Malta is lagging behind when it comes to speech-to-text technology, with Maltese absent among the 125 languages and variants offered by Google’s speech recognition services. It is also missing from similar services offered by Amazon and Microsoft.
“In the past there have been several disjointed attempts to build this kind of software but, unfortunately, there were no concrete results,” the founder of bilmalti.com, Edward Apap, told Times of Malta.
“This is why I decided to make my software public right from the start. Through user data and feedback, improvements to the software will be made in the areas that matter most to the users,” he explained.
Apap, a trained engineer working in computer software, said the importance of this technology could not be overstated.
Speech-to-text systems are integral to applications aiding the visually- and hearing-impaired, voice-operated telephone menu systems and virtual assistants, among others.
At the University of Malta, academics have also been working at developing a speech-recognition system in Maltese, in a project called Masri.
Senior lecturer of language technology Albert Gatt announced they would be releasing the data sets and a demo of the system in the coming weeks.
We laid the groundwork for other people to continue
“We are not claiming that we have solved the problem. We have a system which is reasonable but still error-prone.
“The important thing is we have laid the groundwork for other people to come along and continue,” he said.
He pointed out that once the data is released, it will benefit projects like bilmalti.com, which could build on the work Masri has already done.
The accuracy of machine learning-based systems generally correlates with the size of the dataset they are trained on.
“Hopefully, as more people start using the bilmalti.com, accuracy reaches a threshold where the software becomes useful for general purpose applications,” Apap said.

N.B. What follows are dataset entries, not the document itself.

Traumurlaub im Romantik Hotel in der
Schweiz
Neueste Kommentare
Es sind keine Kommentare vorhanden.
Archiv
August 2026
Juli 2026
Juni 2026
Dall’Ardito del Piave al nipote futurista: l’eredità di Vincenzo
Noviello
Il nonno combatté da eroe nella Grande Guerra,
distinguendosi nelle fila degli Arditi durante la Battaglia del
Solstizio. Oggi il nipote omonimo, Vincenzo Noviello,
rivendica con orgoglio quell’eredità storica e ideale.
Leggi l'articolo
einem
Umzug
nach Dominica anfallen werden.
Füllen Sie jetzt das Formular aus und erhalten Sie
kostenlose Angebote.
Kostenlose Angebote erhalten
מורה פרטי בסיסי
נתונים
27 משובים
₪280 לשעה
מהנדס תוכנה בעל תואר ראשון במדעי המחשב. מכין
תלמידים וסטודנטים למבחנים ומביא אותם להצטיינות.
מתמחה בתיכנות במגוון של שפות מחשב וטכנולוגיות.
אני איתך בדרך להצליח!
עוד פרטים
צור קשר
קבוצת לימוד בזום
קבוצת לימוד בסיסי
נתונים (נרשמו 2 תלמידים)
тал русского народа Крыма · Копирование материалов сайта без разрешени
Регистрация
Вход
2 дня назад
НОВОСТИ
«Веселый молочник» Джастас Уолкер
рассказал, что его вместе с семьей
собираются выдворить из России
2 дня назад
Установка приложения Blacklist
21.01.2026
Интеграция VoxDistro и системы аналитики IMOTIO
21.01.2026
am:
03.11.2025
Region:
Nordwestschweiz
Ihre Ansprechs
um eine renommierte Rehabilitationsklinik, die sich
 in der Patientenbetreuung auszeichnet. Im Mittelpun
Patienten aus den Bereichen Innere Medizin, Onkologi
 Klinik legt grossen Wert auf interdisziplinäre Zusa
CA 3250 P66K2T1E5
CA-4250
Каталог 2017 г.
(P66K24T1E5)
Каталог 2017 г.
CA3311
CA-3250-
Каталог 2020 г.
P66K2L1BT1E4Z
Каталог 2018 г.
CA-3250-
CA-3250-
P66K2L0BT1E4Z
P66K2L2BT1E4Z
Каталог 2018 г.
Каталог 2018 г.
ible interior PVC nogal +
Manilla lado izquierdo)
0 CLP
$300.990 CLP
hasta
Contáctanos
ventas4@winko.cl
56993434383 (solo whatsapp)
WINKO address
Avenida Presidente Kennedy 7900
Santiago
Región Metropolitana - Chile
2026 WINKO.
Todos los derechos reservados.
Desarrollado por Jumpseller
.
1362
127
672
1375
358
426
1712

At present, the system does a much better job transcribing news items when compared to spontaneous speech or casual conversations.
“Although it can handle thousands of English words frequently used in everyday Maltese speech, it struggles with the intonation and choice of words in colloquial speech,” he added.
Apap pointed out since there is very little data available for the Maltese language, the task of building a speech recognition system is harder than it is for the typical language.
“This is one of the reasons why big tech haven’t stepped up for the job – datasets to feed their existing machine learning systems are not readily available,” he said.